═════ PROVIDED RECORDS ═════

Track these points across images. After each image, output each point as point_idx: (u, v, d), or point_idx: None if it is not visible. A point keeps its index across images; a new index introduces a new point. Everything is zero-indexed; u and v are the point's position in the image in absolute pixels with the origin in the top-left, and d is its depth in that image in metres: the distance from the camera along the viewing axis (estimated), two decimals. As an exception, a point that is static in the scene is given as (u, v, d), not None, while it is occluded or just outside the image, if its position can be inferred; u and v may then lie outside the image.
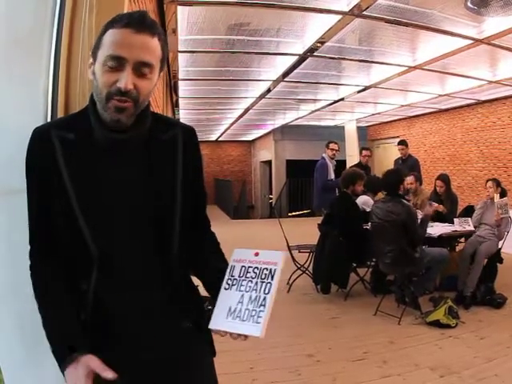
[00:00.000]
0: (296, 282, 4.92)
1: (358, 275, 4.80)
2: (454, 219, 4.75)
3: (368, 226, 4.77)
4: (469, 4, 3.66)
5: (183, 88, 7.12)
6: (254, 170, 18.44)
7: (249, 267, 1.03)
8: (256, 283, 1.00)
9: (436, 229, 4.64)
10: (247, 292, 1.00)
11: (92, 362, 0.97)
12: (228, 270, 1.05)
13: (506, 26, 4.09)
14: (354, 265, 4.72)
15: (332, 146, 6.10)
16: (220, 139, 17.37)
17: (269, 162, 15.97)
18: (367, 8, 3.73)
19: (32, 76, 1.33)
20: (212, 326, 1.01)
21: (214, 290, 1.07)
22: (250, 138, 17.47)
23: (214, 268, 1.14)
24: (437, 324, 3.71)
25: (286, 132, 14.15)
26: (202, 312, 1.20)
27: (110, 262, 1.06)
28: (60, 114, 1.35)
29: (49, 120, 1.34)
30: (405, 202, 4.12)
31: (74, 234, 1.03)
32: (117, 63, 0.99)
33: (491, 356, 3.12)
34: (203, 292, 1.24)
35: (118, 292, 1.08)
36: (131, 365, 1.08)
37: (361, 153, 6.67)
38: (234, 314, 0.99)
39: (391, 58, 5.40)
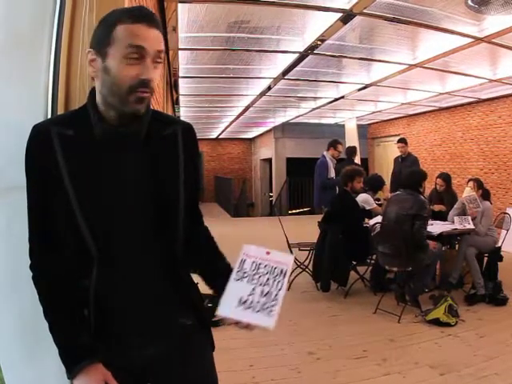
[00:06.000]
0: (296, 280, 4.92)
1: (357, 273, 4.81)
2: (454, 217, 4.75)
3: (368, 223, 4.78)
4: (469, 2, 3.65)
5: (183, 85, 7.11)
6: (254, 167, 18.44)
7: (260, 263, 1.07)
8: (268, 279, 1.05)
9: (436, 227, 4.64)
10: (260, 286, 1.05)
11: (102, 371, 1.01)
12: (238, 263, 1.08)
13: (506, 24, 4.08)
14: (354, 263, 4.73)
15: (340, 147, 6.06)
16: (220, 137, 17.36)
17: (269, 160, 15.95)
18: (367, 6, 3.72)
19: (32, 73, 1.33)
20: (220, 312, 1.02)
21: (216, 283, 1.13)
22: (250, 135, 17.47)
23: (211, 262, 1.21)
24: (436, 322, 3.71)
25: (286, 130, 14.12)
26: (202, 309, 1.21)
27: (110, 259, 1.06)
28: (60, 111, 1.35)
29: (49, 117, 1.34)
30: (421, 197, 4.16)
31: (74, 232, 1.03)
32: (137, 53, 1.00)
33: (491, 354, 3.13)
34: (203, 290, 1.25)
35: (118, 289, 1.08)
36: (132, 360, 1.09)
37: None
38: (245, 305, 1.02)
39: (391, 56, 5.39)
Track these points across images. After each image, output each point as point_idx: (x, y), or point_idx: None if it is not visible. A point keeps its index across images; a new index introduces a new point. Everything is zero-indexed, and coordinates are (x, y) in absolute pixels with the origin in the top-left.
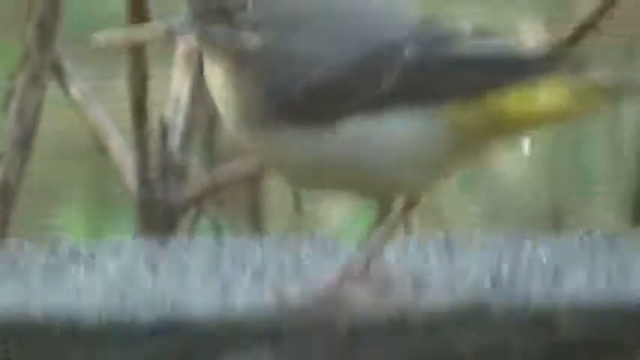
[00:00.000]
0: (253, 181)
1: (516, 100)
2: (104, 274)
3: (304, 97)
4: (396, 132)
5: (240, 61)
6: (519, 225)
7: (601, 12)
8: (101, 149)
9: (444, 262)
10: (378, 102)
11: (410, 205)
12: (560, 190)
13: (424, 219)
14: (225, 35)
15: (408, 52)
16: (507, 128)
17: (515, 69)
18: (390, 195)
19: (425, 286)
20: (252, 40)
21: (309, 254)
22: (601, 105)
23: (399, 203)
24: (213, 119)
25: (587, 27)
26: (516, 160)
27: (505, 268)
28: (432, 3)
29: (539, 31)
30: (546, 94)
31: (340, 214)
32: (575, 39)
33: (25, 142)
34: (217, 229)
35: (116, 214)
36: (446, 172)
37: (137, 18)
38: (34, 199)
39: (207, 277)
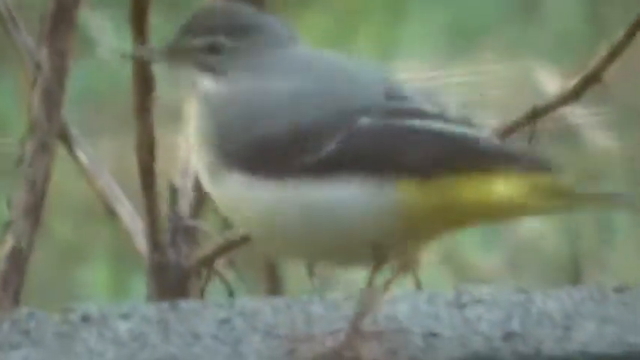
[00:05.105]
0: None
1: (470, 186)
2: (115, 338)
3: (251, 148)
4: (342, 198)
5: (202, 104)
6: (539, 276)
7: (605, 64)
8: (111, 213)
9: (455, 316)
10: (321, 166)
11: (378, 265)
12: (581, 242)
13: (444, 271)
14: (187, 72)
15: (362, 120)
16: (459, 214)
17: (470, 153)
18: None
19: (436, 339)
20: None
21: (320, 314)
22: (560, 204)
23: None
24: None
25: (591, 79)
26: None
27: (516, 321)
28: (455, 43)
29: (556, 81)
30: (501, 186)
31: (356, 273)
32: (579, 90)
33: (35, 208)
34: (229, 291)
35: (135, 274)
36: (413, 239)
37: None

═════

> **EXERCISE DIRECTIONS**
Here the records must be restated exactly, minus any images.

> **WRITTEN SOLUTION**
Track these points across images. After each image, output each point as point_idx: (u, v, d), or point_idx: None if it is not visible. A point keeps its index across images; a new index introduces a new point. Everything is zero-indexed; u and v are the point's position in the image in absolute pixels with the origin in the top-left, and d is its depth in that image in metres: the distance from the camera along the viewing axis (estimated), two decimals. As an exception, a point that is static in the scene is given as (u, v, d), not None, while it is occluded or just outside the image, if its position can be inferred; u and v may then lie outside the image.
[00:00.000]
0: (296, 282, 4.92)
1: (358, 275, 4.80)
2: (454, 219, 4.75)
3: (368, 226, 4.77)
4: (469, 4, 3.66)
5: (183, 88, 7.12)
6: (254, 170, 18.44)
7: (249, 267, 1.03)
8: (256, 283, 1.00)
9: (436, 229, 4.64)
10: (247, 292, 1.00)
11: (92, 362, 0.97)
12: (228, 270, 1.05)
13: (506, 26, 4.09)
14: (354, 265, 4.72)
15: (332, 146, 6.10)
16: (220, 139, 17.37)
17: (269, 162, 15.97)
18: (367, 8, 3.73)
19: (32, 76, 1.33)
20: (212, 326, 1.01)
21: (214, 290, 1.07)
22: (250, 138, 17.47)
23: (214, 268, 1.14)
24: (437, 324, 3.71)
25: (286, 132, 14.15)
26: (202, 312, 1.20)
27: (110, 262, 1.06)
28: (60, 114, 1.35)
29: (49, 120, 1.34)
30: (405, 202, 4.12)
31: (74, 234, 1.03)
32: (117, 63, 0.99)
33: (491, 356, 3.12)
34: (203, 292, 1.24)
35: (118, 292, 1.08)
36: (131, 365, 1.08)
37: (361, 153, 6.67)
38: (234, 314, 0.99)
39: (391, 58, 5.40)
[00:06.000]
0: (296, 280, 4.92)
1: (357, 273, 4.81)
2: (454, 217, 4.75)
3: (368, 223, 4.78)
4: (469, 2, 3.65)
5: (183, 85, 7.11)
6: (254, 167, 18.44)
7: (260, 263, 1.07)
8: (268, 279, 1.05)
9: (436, 227, 4.64)
10: (260, 286, 1.05)
11: (102, 371, 1.01)
12: (238, 263, 1.08)
13: (506, 24, 4.08)
14: (354, 263, 4.73)
15: (340, 147, 6.06)
16: (220, 137, 17.36)
17: (269, 160, 15.95)
18: (367, 6, 3.72)
19: (32, 73, 1.33)
20: (220, 312, 1.02)
21: (216, 283, 1.13)
22: (250, 135, 17.47)
23: (211, 262, 1.21)
24: (436, 322, 3.71)
25: (286, 130, 14.12)
26: (202, 309, 1.21)
27: (110, 259, 1.06)
28: (60, 111, 1.35)
29: (49, 117, 1.34)
30: (421, 197, 4.16)
31: (74, 232, 1.03)
32: (137, 53, 1.00)
33: (491, 354, 3.13)
34: (203, 290, 1.25)
35: (118, 289, 1.08)
36: (132, 360, 1.09)
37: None
38: (245, 305, 1.02)
39: (391, 56, 5.39)
Track these points across images. After each image, output each point as point_idx: (x, y), or point_idx: None if it is not visible. A point keeps its index across images; a new index introduces a new point. Everything is zero-indexed, and coordinates are (x, y) in absolute pixels with the origin in the top-left.
[00:00.000]
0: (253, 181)
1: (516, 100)
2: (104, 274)
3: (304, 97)
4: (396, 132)
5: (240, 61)
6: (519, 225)
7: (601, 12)
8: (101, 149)
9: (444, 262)
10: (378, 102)
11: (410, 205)
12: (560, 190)
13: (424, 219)
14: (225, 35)
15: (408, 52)
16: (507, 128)
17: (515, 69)
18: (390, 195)
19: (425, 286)
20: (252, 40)
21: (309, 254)
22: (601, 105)
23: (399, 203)
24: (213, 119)
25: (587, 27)
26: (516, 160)
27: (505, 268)
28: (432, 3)
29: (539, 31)
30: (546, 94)
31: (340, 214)
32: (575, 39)
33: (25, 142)
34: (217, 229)
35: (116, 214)
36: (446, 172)
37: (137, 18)
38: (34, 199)
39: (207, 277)
[00:05.105]
0: None
1: (470, 186)
2: (115, 338)
3: (251, 148)
4: (342, 198)
5: (202, 104)
6: (539, 276)
7: (605, 64)
8: (111, 213)
9: (455, 316)
10: (321, 166)
11: (378, 265)
12: (581, 242)
13: (444, 271)
14: (187, 72)
15: (362, 120)
16: (459, 214)
17: (470, 153)
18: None
19: (436, 339)
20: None
21: (320, 314)
22: (560, 204)
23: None
24: None
25: (591, 79)
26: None
27: (516, 321)
28: (455, 43)
29: (556, 81)
30: (501, 186)
31: (356, 273)
32: (579, 90)
33: (35, 208)
34: (229, 291)
35: (135, 274)
36: (413, 239)
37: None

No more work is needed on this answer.